Parlamentarische Dimension des EU-Ratsvorsitzes ermöglicht regen Austausch der nationalen
Europaausschüsse – McGuinness und Moser: EU-Politik braucht mehr Bürgernähe und Transparenz
Brüssel/Wien (pk) – Mit mehr als 150 Wortmeldungen verdeutlichten Europas ParlamentarierInnen bei der
60. COSAC-Konferenz vom 18. und 20. November 2018 in Wien ihre Meinungen zur Politik der Europäischen Union.

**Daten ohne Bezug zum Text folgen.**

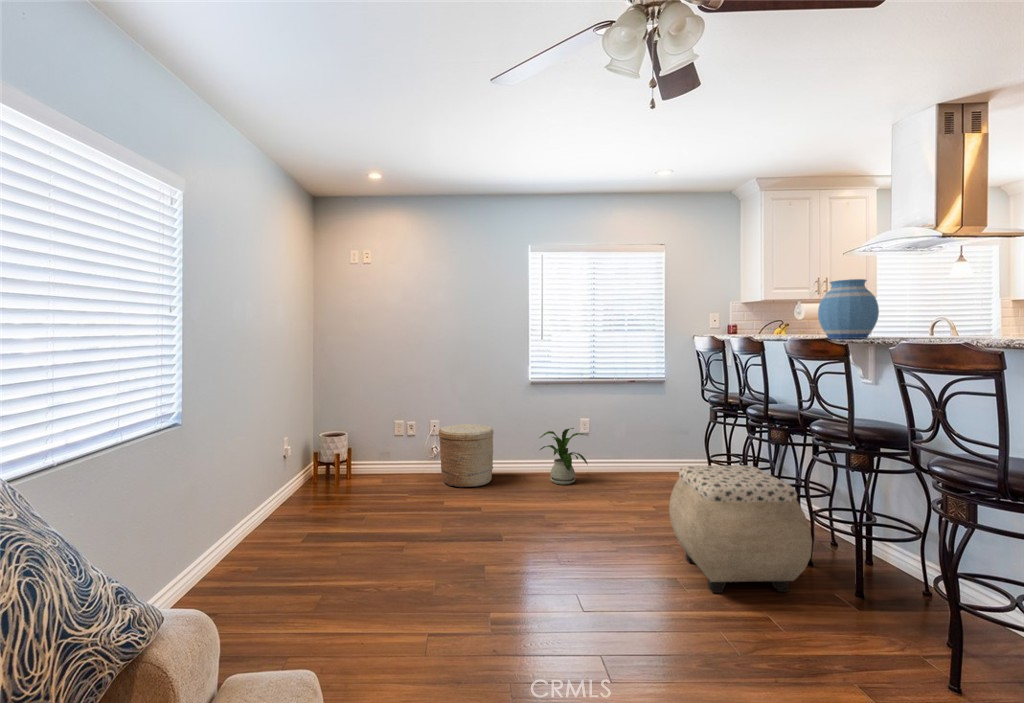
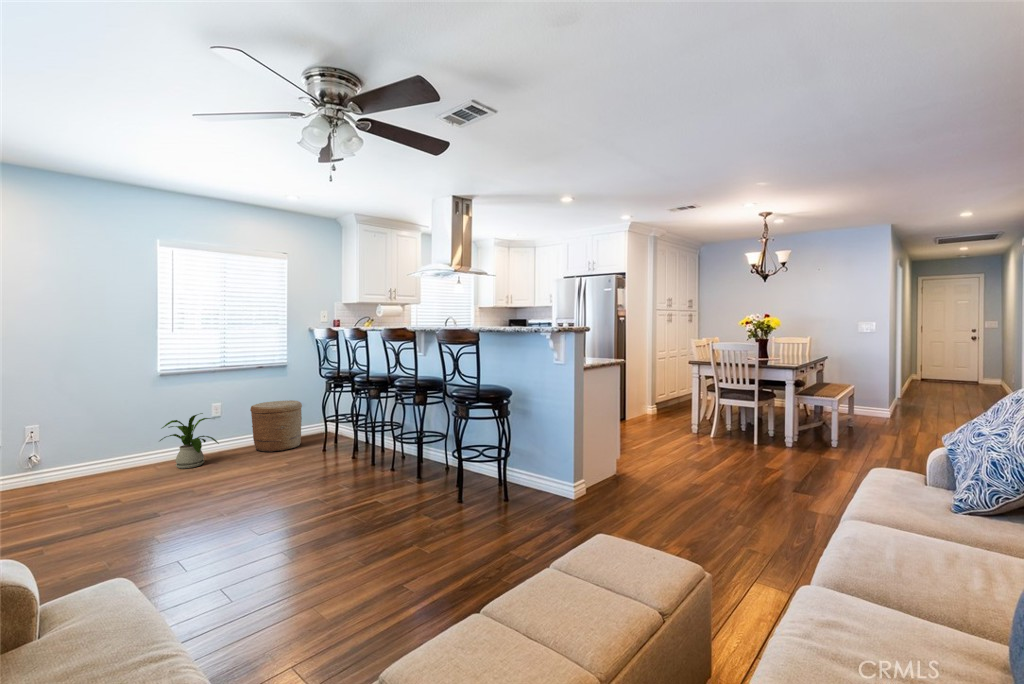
vase: present [818,279,879,339] -> none [398,293,428,329]
woven basket: present [438,424,494,487] -> present [250,400,302,452]
ottoman: present [669,466,812,593] -> none [309,413,402,497]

Das hielt Konferenzvorsitzender Reinhold Lopatka heute in seinen Schlussworten fest. Die gute Zusammenarbeit trotz
zuweilen divergierender Ansichten zeige, so zweiter Vorsitzender Christian Buchmann, dass die Kooperation der Europaausschüsse
der nationalen Parlamente funktioniert. Lopatka übergab zum Ende der Tagung die Vorsitzführung an die
rumänische Delegation, die im ersten Halbjahr 2019 während Rumäniens EU-Ratsvorsitz die Leitung
der COSAC innehat.
COSAC-Schlussdokumente mit breitem Themenspektrum
Beim mehrtägigen Treffen aller parlamentarischen EU-Ausschüsse der Mitgliedstaaten sowie des Europäischen
Parlaments thematisierten die Abgeordneten nicht nur konkrete Herausforderungen wie den Klimawandel und die europäische
Energiepolitik, Migration und Sicherheit, die Heranführung des Westbalkans an die Europäischen Union
sowie das Abkommen mit dem Vereinigten Königreich nach dessen Ausscheiden aus der EU. Erörtert wurden
auch Mittel und Wege, der wachsenden EU-Skepsis beizukommen, also die EU "bürgernäher" zu machen.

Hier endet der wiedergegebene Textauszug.